Task directions — Produce an exact copy of all the records.

________________________

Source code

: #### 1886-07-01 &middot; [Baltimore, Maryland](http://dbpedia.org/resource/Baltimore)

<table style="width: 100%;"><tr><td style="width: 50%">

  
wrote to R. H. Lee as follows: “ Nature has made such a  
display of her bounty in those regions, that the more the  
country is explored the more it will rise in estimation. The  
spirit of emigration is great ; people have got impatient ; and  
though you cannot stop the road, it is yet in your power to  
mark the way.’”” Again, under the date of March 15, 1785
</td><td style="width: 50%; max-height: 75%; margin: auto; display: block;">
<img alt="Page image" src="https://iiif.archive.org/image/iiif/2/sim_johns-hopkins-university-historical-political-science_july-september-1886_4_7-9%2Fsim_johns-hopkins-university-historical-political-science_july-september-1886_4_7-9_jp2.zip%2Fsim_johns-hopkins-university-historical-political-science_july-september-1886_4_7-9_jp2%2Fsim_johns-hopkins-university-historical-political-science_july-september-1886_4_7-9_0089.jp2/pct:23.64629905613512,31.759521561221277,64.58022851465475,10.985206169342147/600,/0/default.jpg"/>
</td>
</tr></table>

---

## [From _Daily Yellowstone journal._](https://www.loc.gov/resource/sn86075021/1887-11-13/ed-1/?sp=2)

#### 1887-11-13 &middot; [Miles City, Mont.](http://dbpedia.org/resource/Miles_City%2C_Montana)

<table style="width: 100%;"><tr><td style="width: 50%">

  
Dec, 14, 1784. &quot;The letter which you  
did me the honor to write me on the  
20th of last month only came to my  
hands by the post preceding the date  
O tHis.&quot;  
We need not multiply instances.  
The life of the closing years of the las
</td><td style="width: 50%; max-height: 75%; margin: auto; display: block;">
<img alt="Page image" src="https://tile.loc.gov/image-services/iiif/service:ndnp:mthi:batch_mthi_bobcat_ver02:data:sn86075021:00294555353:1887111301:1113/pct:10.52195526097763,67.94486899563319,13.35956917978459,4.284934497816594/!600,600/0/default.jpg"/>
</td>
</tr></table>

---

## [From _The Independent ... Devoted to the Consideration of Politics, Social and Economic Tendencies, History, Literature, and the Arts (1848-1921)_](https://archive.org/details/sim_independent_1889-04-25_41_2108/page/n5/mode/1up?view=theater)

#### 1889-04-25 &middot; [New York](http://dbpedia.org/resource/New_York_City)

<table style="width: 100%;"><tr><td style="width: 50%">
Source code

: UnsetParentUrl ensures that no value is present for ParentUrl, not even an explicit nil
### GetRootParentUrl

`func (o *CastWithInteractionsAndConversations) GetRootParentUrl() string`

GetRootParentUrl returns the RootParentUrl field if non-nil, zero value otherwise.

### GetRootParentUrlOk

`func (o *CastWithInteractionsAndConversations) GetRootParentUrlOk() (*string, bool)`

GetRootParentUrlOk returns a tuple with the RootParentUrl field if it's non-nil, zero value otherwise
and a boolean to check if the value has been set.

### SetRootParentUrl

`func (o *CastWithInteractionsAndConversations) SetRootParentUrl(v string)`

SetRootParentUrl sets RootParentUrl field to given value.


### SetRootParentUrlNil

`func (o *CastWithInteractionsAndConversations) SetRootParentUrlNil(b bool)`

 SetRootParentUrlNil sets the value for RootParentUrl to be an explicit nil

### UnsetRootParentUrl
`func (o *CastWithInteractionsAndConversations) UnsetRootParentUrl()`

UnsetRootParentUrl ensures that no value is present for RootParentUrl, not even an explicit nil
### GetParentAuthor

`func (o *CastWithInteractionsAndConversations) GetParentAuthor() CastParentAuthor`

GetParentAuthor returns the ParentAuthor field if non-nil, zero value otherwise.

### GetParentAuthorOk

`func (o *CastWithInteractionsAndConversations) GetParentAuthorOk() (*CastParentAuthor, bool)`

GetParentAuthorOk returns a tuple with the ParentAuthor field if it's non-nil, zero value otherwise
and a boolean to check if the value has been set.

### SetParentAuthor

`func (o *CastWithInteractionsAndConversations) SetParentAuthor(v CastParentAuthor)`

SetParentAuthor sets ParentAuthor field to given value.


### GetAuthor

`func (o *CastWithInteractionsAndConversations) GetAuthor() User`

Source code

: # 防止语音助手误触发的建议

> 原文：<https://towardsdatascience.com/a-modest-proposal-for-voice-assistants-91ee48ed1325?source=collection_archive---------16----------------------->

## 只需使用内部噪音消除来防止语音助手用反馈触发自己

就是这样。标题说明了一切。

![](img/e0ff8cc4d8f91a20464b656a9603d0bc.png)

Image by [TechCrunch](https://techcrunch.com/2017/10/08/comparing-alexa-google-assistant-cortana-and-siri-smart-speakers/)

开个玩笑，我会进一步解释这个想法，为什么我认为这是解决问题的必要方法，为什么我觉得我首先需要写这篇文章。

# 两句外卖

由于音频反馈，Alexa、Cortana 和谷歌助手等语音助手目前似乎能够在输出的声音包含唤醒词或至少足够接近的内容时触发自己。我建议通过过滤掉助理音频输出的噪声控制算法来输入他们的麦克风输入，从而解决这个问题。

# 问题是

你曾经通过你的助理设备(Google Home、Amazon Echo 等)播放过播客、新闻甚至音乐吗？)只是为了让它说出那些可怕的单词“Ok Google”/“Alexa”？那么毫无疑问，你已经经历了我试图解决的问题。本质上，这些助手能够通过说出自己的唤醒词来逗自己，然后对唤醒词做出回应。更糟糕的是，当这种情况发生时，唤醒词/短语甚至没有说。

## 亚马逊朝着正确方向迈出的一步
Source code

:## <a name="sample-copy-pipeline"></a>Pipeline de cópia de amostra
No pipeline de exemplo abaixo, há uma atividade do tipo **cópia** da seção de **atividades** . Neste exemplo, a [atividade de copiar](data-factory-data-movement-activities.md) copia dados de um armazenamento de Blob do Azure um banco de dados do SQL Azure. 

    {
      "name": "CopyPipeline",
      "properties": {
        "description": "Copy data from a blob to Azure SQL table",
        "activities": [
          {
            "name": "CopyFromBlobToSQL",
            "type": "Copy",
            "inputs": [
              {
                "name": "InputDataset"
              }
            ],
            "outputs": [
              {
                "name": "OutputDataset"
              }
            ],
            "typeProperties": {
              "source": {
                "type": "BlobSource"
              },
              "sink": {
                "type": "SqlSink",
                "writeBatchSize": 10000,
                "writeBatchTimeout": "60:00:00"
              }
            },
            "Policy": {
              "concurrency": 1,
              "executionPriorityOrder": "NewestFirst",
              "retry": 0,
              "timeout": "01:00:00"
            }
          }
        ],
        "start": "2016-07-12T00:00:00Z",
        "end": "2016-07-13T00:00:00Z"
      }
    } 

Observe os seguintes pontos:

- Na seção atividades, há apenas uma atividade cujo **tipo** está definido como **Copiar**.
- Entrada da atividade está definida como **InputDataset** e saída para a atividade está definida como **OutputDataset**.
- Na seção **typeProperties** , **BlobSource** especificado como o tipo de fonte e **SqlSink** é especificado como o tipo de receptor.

________________________

Task output —
Source code

: #### 1886-07-01 &middot; [Baltimore, Maryland](http://dbpedia.org/resource/Baltimore)

<table style="width: 100%;"><tr><td style="width: 50%">

  
wrote to R. H. Lee as follows: “ Nature has made such a  
display of her bounty in those regions, that the more the  
country is explored the more it will rise in estimation. The  
spirit of emigration is great ; people have got impatient ; and  
though you cannot stop the road, it is yet in your power to  
mark the way.’”” Again, under the date of March 15, 1785
</td><td style="width: 50%; max-height: 75%; margin: auto; display: block;">
<img alt="Page image" src="https://iiif.archive.org/image/iiif/2/sim_johns-hopkins-university-historical-political-science_july-september-1886_4_7-9%2Fsim_johns-hopkins-university-historical-political-science_july-september-1886_4_7-9_jp2.zip%2Fsim_johns-hopkins-university-historical-political-science_july-september-1886_4_7-9_jp2%2Fsim_johns-hopkins-university-historical-political-science_july-september-1886_4_7-9_0089.jp2/pct:23.64629905613512,31.759521561221277,64.58022851465475,10.985206169342147/600,/0/default.jpg"/>
</td>
</tr></table>

---

## [From _Daily Yellowstone journal._](https://www.loc.gov/resource/sn86075021/1887-11-13/ed-1/?sp=2)

#### 1887-11-13 &middot; [Miles City, Mont.](http://dbpedia.org/resource/Miles_City%2C_Montana)

<table style="width: 100%;"><tr><td style="width: 50%">

  
Dec, 14, 1784. &quot;The letter which you  
did me the honor to write me on the  
20th of last month only came to my  
hands by the post preceding the date  
O tHis.&quot;  
We need not multiply instances.  
The life of the closing years of the las
</td><td style="width: 50%; max-height: 75%; margin: auto; display: block;">
<img alt="Page image" src="https://tile.loc.gov/image-services/iiif/service:ndnp:mthi:batch_mthi_bobcat_ver02:data:sn86075021:00294555353:1887111301:1113/pct:10.52195526097763,67.94486899563319,13.35956917978459,4.284934497816594/!600,600/0/default.jpg"/>
</td>
</tr></table>

---

## [From _The Independent ... Devoted to the Consideration of Politics, Social and Economic Tendencies, History, Literature, and the Arts (1848-1921)_](https://archive.org/details/sim_independent_1889-04-25_41_2108/page/n5/mode/1up?view=theater)

#### 1889-04-25 &middot; [New York](http://dbpedia.org/resource/New_York_City)

<table style="width: 100%;"><tr><td style="width: 50%">
Source code

: UnsetParentUrl ensures that no value is present for ParentUrl, not even an explicit nil
### GetRootParentUrl

`func (o *CastWithInteractionsAndConversations) GetRootParentUrl() string`

GetRootParentUrl returns the RootParentUrl field if non-nil, zero value otherwise.

### GetRootParentUrlOk

`func (o *CastWithInteractionsAndConversations) GetRootParentUrlOk() (*string, bool)`

GetRootParentUrlOk returns a tuple with the RootParentUrl field if it's non-nil, zero value otherwise
and a boolean to check if the value has been set.

### SetRootParentUrl

`func (o *CastWithInteractionsAndConversations) SetRootParentUrl(v string)`

SetRootParentUrl sets RootParentUrl field to given value.


### SetRootParentUrlNil

`func (o *CastWithInteractionsAndConversations) SetRootParentUrlNil(b bool)`

 SetRootParentUrlNil sets the value for RootParentUrl to be an explicit nil

### UnsetRootParentUrl
`func (o *CastWithInteractionsAndConversations) UnsetRootParentUrl()`

UnsetRootParentUrl ensures that no value is present for RootParentUrl, not even an explicit nil
### GetParentAuthor

`func (o *CastWithInteractionsAndConversations) GetParentAuthor() CastParentAuthor`

GetParentAuthor returns the ParentAuthor field if non-nil, zero value otherwise.

### GetParentAuthorOk

`func (o *CastWithInteractionsAndConversations) GetParentAuthorOk() (*CastParentAuthor, bool)`

GetParentAuthorOk returns a tuple with the ParentAuthor field if it's non-nil, zero value otherwise
and a boolean to check if the value has been set.

### SetParentAuthor

`func (o *CastWithInteractionsAndConversations) SetParentAuthor(v CastParentAuthor)`

SetParentAuthor sets ParentAuthor field to given value.


### GetAuthor

`func (o *CastWithInteractionsAndConversations) GetAuthor() User`

Source code

: # 防止语音助手误触发的建议

> 原文：<https://towardsdatascience.com/a-modest-proposal-for-voice-assistants-91ee48ed1325?source=collection_archive---------16----------------------->

## 只需使用内部噪音消除来防止语音助手用反馈触发自己

就是这样。标题说明了一切。

![](img/e0ff8cc4d8f91a20464b656a9603d0bc.png)

Image by [TechCrunch](https://techcrunch.com/2017/10/08/comparing-alexa-google-assistant-cortana-and-siri-smart-speakers/)

开个玩笑，我会进一步解释这个想法，为什么我认为这是解决问题的必要方法，为什么我觉得我首先需要写这篇文章。

# 两句外卖

由于音频反馈，Alexa、Cortana 和谷歌助手等语音助手目前似乎能够在输出的声音包含唤醒词或至少足够接近的内容时触发自己。我建议通过过滤掉助理音频输出的噪声控制算法来输入他们的麦克风输入，从而解决这个问题。

# 问题是

你曾经通过你的助理设备(Google Home、Amazon Echo 等)播放过播客、新闻甚至音乐吗？)只是为了让它说出那些可怕的单词“Ok Google”/“Alexa”？那么毫无疑问，你已经经历了我试图解决的问题。本质上，这些助手能够通过说出自己的唤醒词来逗自己，然后对唤醒词做出回应。更糟糕的是，当这种情况发生时，唤醒词/短语甚至没有说。

## 亚马逊朝着正确方向迈出的一步
Source code

:## <a name="sample-copy-pipeline"></a>Pipeline de cópia de amostra
No pipeline de exemplo abaixo, há uma atividade do tipo **cópia** da seção de **atividades** . Neste exemplo, a [atividade de copiar](data-factory-data-movement-activities.md) copia dados de um armazenamento de Blob do Azure um banco de dados do SQL Azure. 

    {
      "name": "CopyPipeline",
      "properties": {
        "description": "Copy data from a blob to Azure SQL table",
        "activities": [
          {
            "name": "CopyFromBlobToSQL",
            "type": "Copy",
            "inputs": [
              {
                "name": "InputDataset"
              }
            ],
            "outputs": [
              {
                "name": "OutputDataset"
              }
            ],
            "typeProperties": {
              "source": {
                "type": "BlobSource"
              },
              "sink": {
                "type": "SqlSink",
                "writeBatchSize": 10000,
                "writeBatchTimeout": "60:00:00"
              }
            },
            "Policy": {
              "concurrency": 1,
              "executionPriorityOrder": "NewestFirst",
              "retry": 0,
              "timeout": "01:00:00"
            }
          }
        ],
        "start": "2016-07-12T00:00:00Z",
        "end": "2016-07-13T00:00:00Z"
      }
    } 

Observe os seguintes pontos:

- Na seção atividades, há apenas uma atividade cujo **tipo** está definido como **Copiar**.
- Entrada da atividade está definida como **InputDataset** e saída para a atividade está definida como **OutputDataset**.
- Na seção **typeProperties** , **BlobSource** especificado como o tipo de fonte e **SqlSink** é especificado como o tipo de receptor.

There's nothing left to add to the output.